Wer hübsche Bilder mag (und ein bisschen Pseudo-Kritik ausblenden kann), schaut das wirklich exzellente Video von The Verge.
Joanna Stern wirft im Gegensatz dazu berechtigte Fragen in Bezug auf die Batterie(‑laufzeit) auf:
There’s no innovation at the power outlet, either. While other phones employ wireless charging and rapid charging technology for added convenience, the new iPhones still require you to plug in your phone and wait at least two hours (nearly three for the Plus) to charge to 100%. Samsung’s latest phones charge up in 75 to 90 minutes, and the new Moto X Pure takes just over an hour.
Matthew Panzarino hat clevere Dinge über die Kamera und 3D Touch zu sagen:
Here’s one thing that I think is important to state: 3D Touch is not the new right-click.
I have a feeling that this is going to be the easy comparison, and the early chatter about it by people who haven’t even tried it is already leaning that way. I can’t stress enough that this is not accurate. Right-click is about adding actions and complexity; a 3D Touch shortcut is about taking away actions and reducing complexity.
Den unangefochten besten Artikel – weil er praxistauglich ist und gleichzeitig Details beschreibt, die völlig egal sind für den Alltag – schreibt John Gruber für seine sehr zugespitzte Leserschaft. Zumindest für alle die hier mitlesen, ist es das aussagekräftigste Review.

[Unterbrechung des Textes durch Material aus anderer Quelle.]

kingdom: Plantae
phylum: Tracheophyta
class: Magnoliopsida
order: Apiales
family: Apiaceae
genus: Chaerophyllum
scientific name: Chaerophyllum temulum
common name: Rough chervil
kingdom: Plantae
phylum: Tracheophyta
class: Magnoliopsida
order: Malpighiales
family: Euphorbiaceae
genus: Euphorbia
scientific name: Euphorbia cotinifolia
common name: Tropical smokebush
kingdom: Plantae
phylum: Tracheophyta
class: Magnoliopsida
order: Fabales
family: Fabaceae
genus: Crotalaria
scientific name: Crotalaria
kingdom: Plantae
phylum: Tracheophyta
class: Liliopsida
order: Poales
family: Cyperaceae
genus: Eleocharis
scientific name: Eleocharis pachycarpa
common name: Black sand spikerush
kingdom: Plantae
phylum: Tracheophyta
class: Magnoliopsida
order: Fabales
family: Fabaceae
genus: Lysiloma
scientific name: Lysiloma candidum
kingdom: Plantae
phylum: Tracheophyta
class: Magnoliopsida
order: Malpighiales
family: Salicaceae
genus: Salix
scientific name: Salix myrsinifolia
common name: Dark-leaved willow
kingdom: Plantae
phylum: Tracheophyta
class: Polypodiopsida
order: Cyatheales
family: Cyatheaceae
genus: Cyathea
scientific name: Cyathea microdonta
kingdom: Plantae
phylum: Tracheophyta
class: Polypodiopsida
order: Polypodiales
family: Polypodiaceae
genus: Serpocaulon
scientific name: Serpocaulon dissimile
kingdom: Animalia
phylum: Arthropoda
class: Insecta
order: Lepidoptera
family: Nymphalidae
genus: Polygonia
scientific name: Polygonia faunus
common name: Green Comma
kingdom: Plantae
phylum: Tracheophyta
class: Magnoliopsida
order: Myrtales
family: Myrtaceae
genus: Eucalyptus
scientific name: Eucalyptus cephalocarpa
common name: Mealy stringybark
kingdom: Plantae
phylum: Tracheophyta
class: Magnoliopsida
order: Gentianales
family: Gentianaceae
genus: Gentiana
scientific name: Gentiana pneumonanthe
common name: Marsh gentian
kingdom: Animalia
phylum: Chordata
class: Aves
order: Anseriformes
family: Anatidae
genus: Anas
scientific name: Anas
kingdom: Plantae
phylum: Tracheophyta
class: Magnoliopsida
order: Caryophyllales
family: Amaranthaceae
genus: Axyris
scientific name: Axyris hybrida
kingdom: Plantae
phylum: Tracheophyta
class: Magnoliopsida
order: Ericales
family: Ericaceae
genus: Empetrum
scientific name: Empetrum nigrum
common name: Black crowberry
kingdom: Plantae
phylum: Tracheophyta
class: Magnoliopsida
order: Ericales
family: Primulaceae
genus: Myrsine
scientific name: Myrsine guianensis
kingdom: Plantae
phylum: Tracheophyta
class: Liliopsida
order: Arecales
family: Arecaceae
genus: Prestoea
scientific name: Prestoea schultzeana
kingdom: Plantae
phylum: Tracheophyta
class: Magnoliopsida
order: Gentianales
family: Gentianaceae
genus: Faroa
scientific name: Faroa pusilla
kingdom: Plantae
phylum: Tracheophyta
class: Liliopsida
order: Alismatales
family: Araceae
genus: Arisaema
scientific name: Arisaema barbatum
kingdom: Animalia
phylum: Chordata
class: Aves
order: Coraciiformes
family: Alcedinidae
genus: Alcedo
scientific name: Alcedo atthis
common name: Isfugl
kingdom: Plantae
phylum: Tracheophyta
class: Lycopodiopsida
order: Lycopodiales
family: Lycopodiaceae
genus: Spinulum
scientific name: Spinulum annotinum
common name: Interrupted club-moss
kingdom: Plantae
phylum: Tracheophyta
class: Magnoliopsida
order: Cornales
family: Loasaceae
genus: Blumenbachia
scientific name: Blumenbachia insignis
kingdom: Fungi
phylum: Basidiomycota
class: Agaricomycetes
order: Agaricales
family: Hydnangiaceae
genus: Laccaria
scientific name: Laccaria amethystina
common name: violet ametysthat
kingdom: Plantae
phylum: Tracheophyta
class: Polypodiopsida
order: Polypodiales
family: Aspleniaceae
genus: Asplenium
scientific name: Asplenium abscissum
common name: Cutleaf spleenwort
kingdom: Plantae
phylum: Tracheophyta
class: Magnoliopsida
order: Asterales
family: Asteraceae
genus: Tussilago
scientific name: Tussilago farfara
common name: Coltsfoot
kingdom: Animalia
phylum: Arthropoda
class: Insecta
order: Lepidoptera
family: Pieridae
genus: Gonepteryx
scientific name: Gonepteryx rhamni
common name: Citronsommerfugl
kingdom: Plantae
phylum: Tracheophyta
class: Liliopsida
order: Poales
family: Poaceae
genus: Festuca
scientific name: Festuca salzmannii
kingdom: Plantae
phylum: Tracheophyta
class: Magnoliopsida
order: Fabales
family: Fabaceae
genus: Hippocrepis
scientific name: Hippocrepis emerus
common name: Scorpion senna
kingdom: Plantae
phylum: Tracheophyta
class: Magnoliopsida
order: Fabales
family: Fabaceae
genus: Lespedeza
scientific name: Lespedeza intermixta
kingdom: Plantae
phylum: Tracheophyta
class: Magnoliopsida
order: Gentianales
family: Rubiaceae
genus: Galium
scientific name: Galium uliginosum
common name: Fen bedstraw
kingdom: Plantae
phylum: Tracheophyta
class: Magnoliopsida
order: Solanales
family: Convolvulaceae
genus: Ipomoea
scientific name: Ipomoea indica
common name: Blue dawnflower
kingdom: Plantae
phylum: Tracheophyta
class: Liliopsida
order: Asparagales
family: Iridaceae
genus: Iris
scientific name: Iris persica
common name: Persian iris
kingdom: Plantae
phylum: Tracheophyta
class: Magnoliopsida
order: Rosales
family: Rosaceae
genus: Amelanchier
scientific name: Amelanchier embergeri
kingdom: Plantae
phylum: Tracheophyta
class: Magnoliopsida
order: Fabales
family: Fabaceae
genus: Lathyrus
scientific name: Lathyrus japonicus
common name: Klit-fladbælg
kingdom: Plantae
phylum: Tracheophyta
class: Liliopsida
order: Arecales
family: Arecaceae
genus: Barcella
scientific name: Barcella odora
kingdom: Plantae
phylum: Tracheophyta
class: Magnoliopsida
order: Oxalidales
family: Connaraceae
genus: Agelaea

In iOS 9.0, the timing of this video capture is hard-coded. You get 3 seconds of video — 1.5 seconds on each side of the still capture — every time. This means, however, if you snap your photo and then lower the camera, you wind up with a “droop” at the end of your live photo animation — usually a blurry view of the floor. Apple has already addressed this in the betas for iOS 9.1. In 9.1, the camera will use the accelerometer to detect when you lower the camera after snapping a shot, and truncate the animation at that point. […]
OIS for video reduces this jerkiness. And in my testing on the iPhone 6S Plus, the effect is dramatic. It’s a poor man’s Steadicam, built right into the iPhone 6S Plus. I say that this breaks my heart because, personally, I have no interest in owning the 6S Plus — I much prefer the pocketability and feel-in-hand of the 4.7-inch iPhone 6S. I could tell myself last year that the 6 Plus’s camera was only a wee bit better than the regular 6’s, and only under certain conditions. This year, OIS for video means the iPhone 6S Plus is capable of something the regular 6S is not: shooting smooth full-size videos while you walk around or pan the camera. […]
You know those FCC-mandated regulatory logos etched on the back of your iPhone? They’re gone. Last year the FCC issued new guidelines that allow manufacturers to put all these labels in software, for display on screen, and Apple has done just that. (You can see them in Settings: General: Regulatory.) It’s such a little thing, but those little turds have always bothered me.